Web Design – Kick The Tires

Web site design– Kick The Tires


Website design is a simply individual expression. When you work with a designer you are trying to pass along your vision for the website in the hopes that they can capture that vision and bring it to life. Frequently exactly what you get doesn’t actually accompany your vision, but it’s a site so you may not get too upset.

Commonly the process of wed design is a bit like attempting to transform the wheel. Sure, it may be a rather unique wheel with great deals of technical kitchen appliances, however the reality is the wheel has currently been designed.

If we continue the wheel (tire) example we see that the tire can be improved with numerous tread designs, sizes and shapes, however in the end it is still a tire.

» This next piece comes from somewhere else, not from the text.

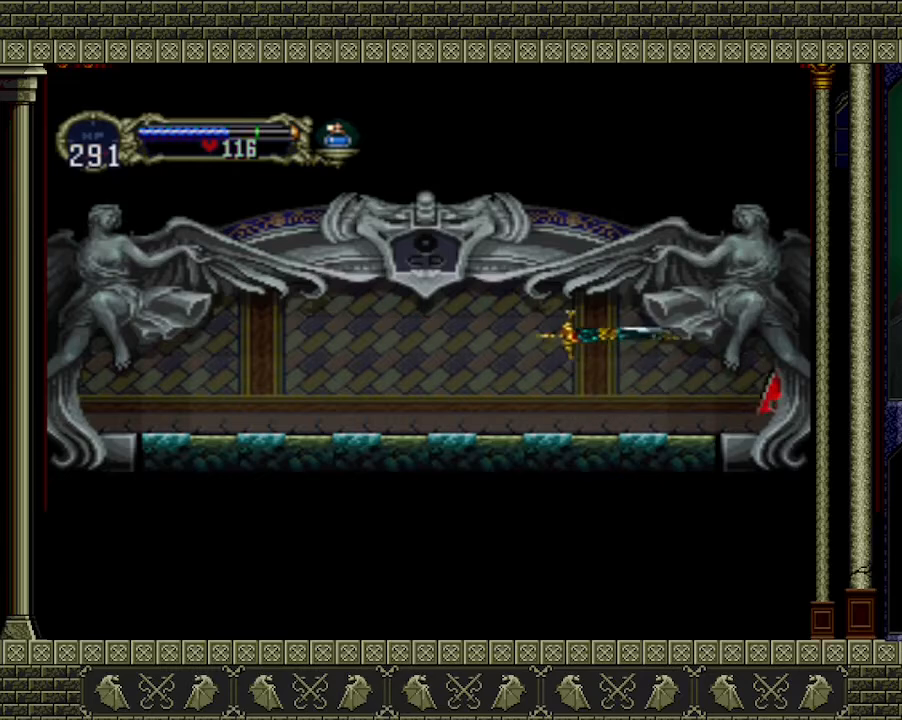
{"buttons": [], "left_stick": "right", "events": []}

When you go to purchase a tire do you look for the best value or the most pricey one offered? Opportunities are you probably do some window shopping initially. You take into account the amount of miles you can expect from the tire, what sore of road conditions the tire is best fit for and, of course, you will certainly want the general cost connected with the tire.

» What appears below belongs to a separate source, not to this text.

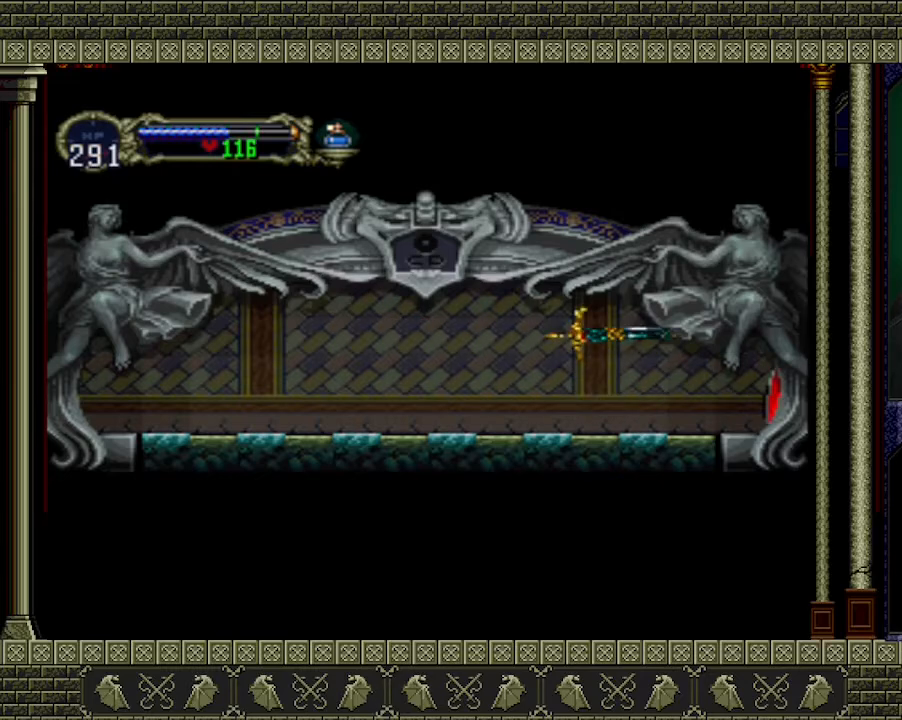
{"buttons": [], "left_stick": "right", "events": [[133, "left_stick", "center"], [400, "left_stick", "right"]]}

Prior to mass marketing there was a time when everything needed to be hand crafted. Each individual piece was made specifically for the product being produced. When you received the product you might be guaranteed it was one of a kind. Can you think of having to see a Vulcanized Rubbersmith who had to create tires made particularly for your automobile?

Even typing that last line appears ridiculous, yet it is this specific mindset that prevails in web design. Lots of ecommerce suppliers approach web site design in the same method you might approach our proverbial Vulcanized Rubbersmith.

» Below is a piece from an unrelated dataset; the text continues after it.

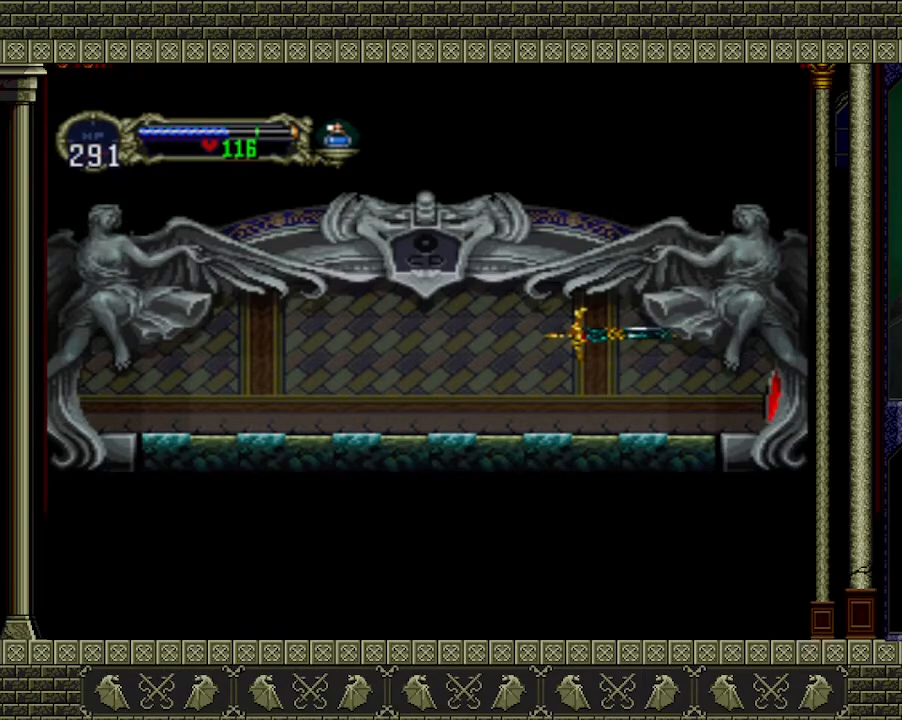
{"buttons": [], "left_stick": "right", "events": []}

There is a choice available that does not require the time and cash of a traditional website design choice, yet the more available alternative is either disregarded or continues to be misunderstood.

Internet builder innovation allows you to essentially personalize an existing ‘tire’. You can figure out which alternatives you desire, you can access them personally and create the website into a personally crafted vision.

The wheel does not have to be transformed, however together with all the other options you might wish to examine design template rich internet building alternatives. They are always readily available at a reduced price and often offer choices that might be unavailable (or incredibly pricey) in a conventional web site design alternative.

Compare cost, functions and function prior to making a decision. And unlike conventional web design choices you can even take web-building technology for a test drive.